Pada pokoknya, kelima terdakwa dinilai jaksa terbukti bersalah melakukan tindak pidana pembunuhan terhadap Yosua yang direncanakan terlebih dahulu sebagaimana diatur dan diancam dalam dakwaan Pasal 340 KUHP jo Pasal 55 Ayat (1) ke 1 KUHP.
Berdasarkan dakwaan jaksa penuntut umum, kasus pembunuhan Brigadir J dilatarbelakangi oleh pernyataan istri Sambo, Putri Candrawathi, yang mengaku dilecehkan oleh Yosua di Magelang, Jawa Tengah, Kamis (7/7/2022).
Pengakuan yang belum diketahui kebenarannya itu lantas membuat Sambo marah hingga menyusun strategi untuk membunuh Yosua.

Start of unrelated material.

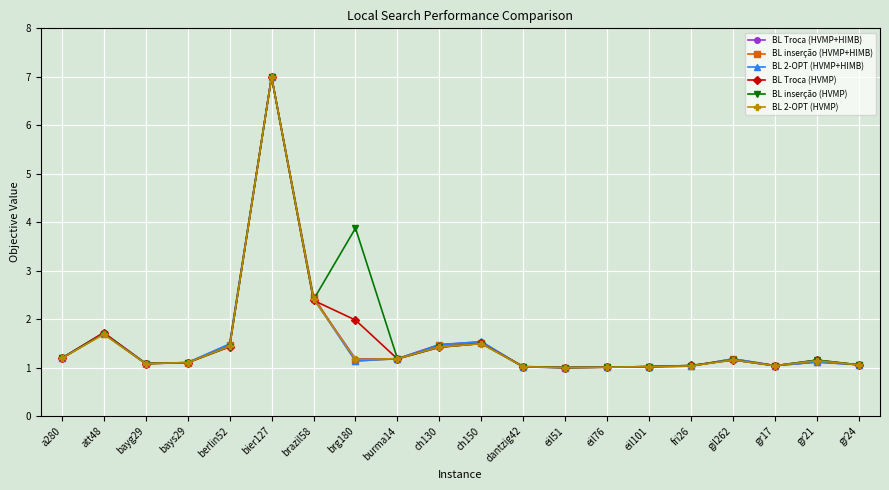

How many lines are shown in the chart?

6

Disebutkan bahwa mulanya, Sambo menyuruh Ricky Rizal atau Bripka RR menembak Yosua. Namun, Ricky menolak sehingga Sambo beralih memerintahkan Richard Eliezer atau Bharada E.
Brigadir Yosua dieksekusi dengan cara ditembak 2-3 kali oleh Bharada E di rumah dinas Sambo di Kompleks Polri Duren Tiga, Jakarta Selatan, Jumat (8/7/2022). Setelahnya, Sambo menembak kepala belakang Yosua hingga korban tewas.
Mantan Kepala Divisi Profesi dan Pengamanan (Kadiv Propam) Polri itu lantas menembakkan pistol milik Yosua ke dinding-dinding rumah untuk menciptakan narasi tembak menembak antara Brigadir J dan Bharada E yang berujung pada tewasnya Yosua.